«J'ai envie que les rapports hommes-femmes changent et pour cela il faut s'intéresser aux hommes et femmes de demain. Nous, on est déjà cuits. Je me suis donc tournée vers l'école où tout reste à faire», explique Lisa Azuelos, réalisatrice et présidente de l'association Ensemble contre la gynophobie. En parallèle de la préparation d'un film, elle a commandé un rapport sur les violences sexistes à l'école au sociologue Eric Debarbieux, présenté jeudi. Avec les chercheurs Johanna Dagorn, Arnaud Alessandrin et Olivia Gaillard, il a recueilli plus de 47 000 témoignages d'élèves de 8 à 19 ans.
«Toute violence peut avoir une connotation sexiste. Mais les violences sexistes ne signifient pas qu'elles sont sexuelles [viols, agressions, ndlr]. Il s'agit ici de la construction qui va amener ensuite, éventuellement, à la violence sexuelle. Ça commence par des insultes, des baisers forcés, du voyeurisme dans les toilettes», souligne Eric Debarbieux, qui fut délégué ministériel à la prévention du harcèlement scolaire de 2012 à 2015. Les chercheurs ont essayé de résoudre «l'énigme» de «l'oppression viriliste».
Les données recueillies vont à contre-courant de certaines idées préconçues. Les garçons, bien que majoritairement auteurs d’agressions, sont au moins tout autant victimes de violences sexistes en milieu scolaire. En primaire, ils sont nettement plus victimes d’insultes et de menaces (65 % contre 55 %), mais aussi de déshabillage forcé (14,2 % contre 10,3 %).

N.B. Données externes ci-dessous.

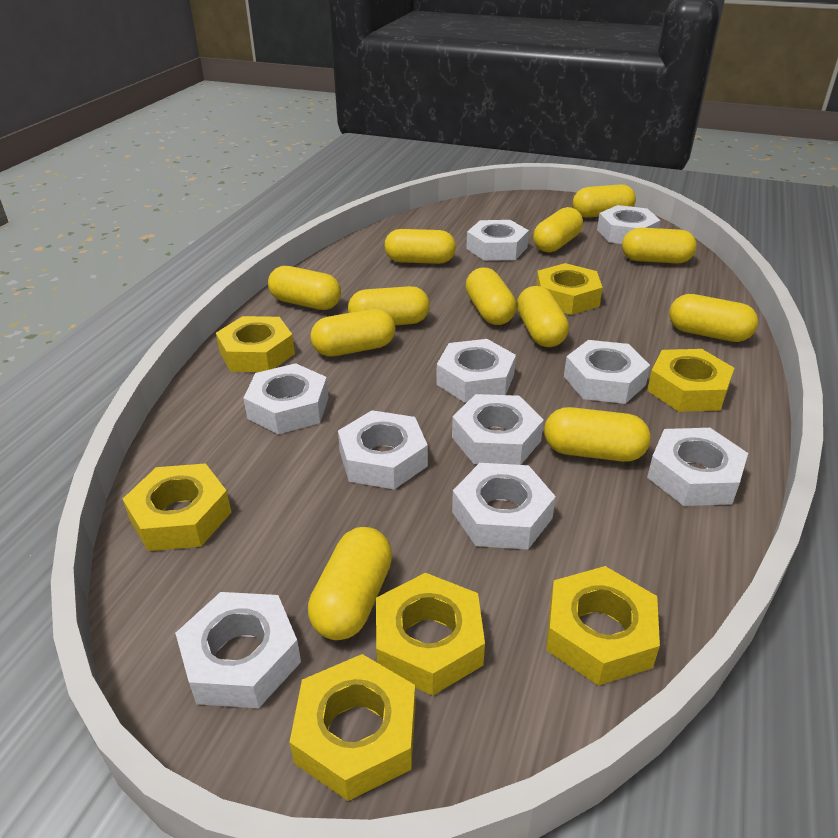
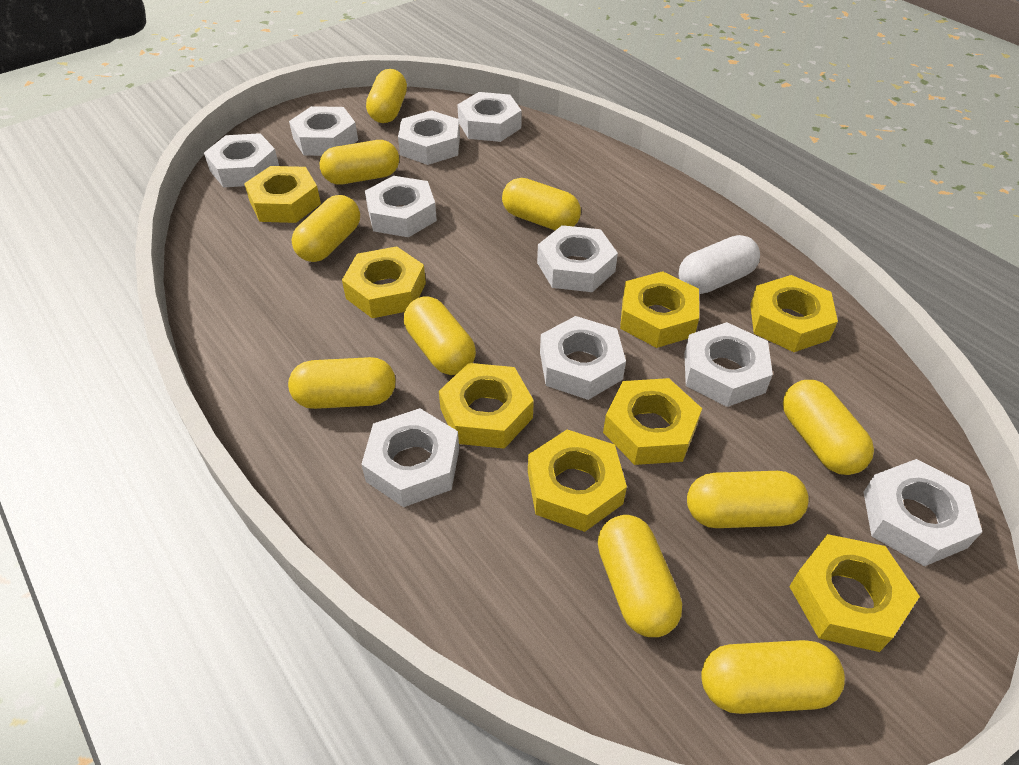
white capsule: 0 -> 1
yellow capsule: 12 -> 10
yellow nut: 7 -> 8

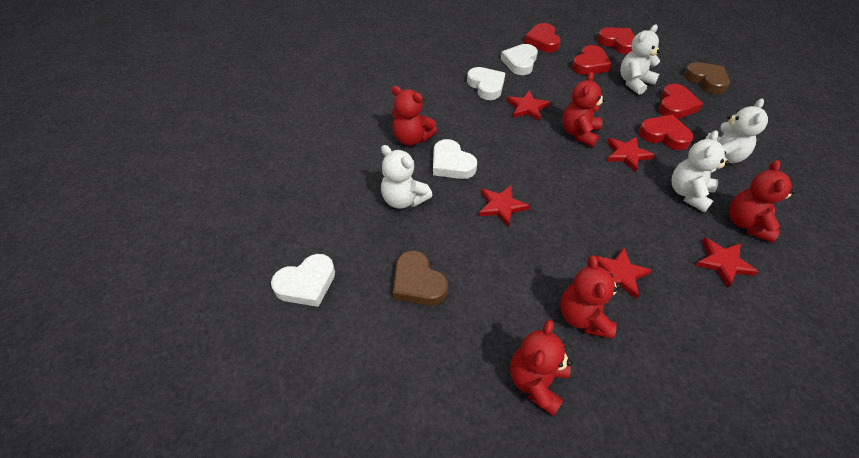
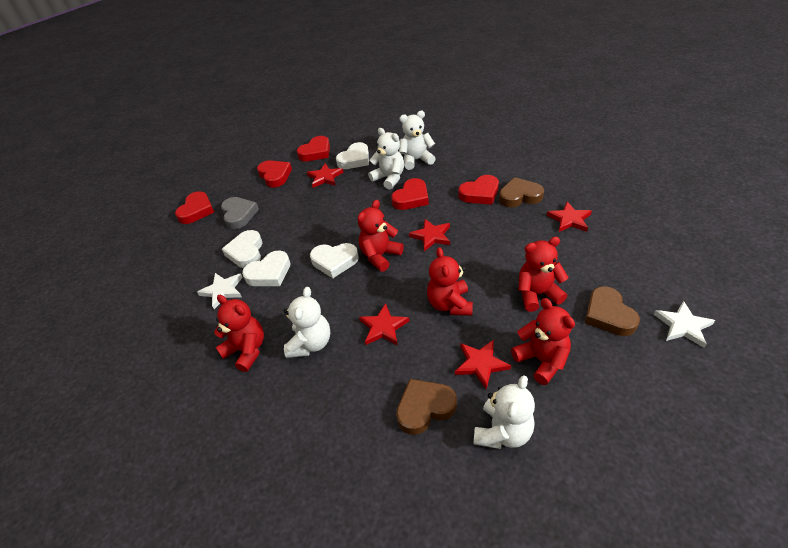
brown heart: 2 -> 3
grey heart: 0 -> 1
white star: 0 -> 2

Un peu plus de filles (20 %) que de garçons (18,4 %) rapportent avoir été regardées aux toilettes. Au collège, les adolescents sont toujours plus victimes d’insultes (56 % contre 47 %), tandis que les filles se plaignent davantage d’être mises à l’écart (32 % contre 26 %) et de subir des moqueries sur la sexualité (8,6 % contre 8,1 %). Pour les lycéens, il ressort notamment que les garçons sont plus exposés aux insultes homophobes (21,1 % contre 13,8 %) ; 6,6 % de jeunes, sans distinction de sexe, rapportent des situations de voyeurisme ; 5 % de garçons et 2,2 % de filles ont souffert de la diffusion d’images intimes.
Quant aux violences entre garçons, Eric Debarbieux estime qu'elles «s'inscrivent dans un refus du féminin. Elles vont souvent se porter contre les garçons considérés comme plus faibles, doux, qui sont quelque part accusés d'être des femmes. Le viriliste a besoin de dominer et va d'abord le faire avec le garçon. Lorsqu'il va grandir, il aura l'habitude d'être le dominant et ça se transférera, par exemple, avec sa compagne». Le rapport souligne toutefois que «si l'école participe parfois à la construction des violences subies par les femmes […], elle est aussi un lieu de leur prévention».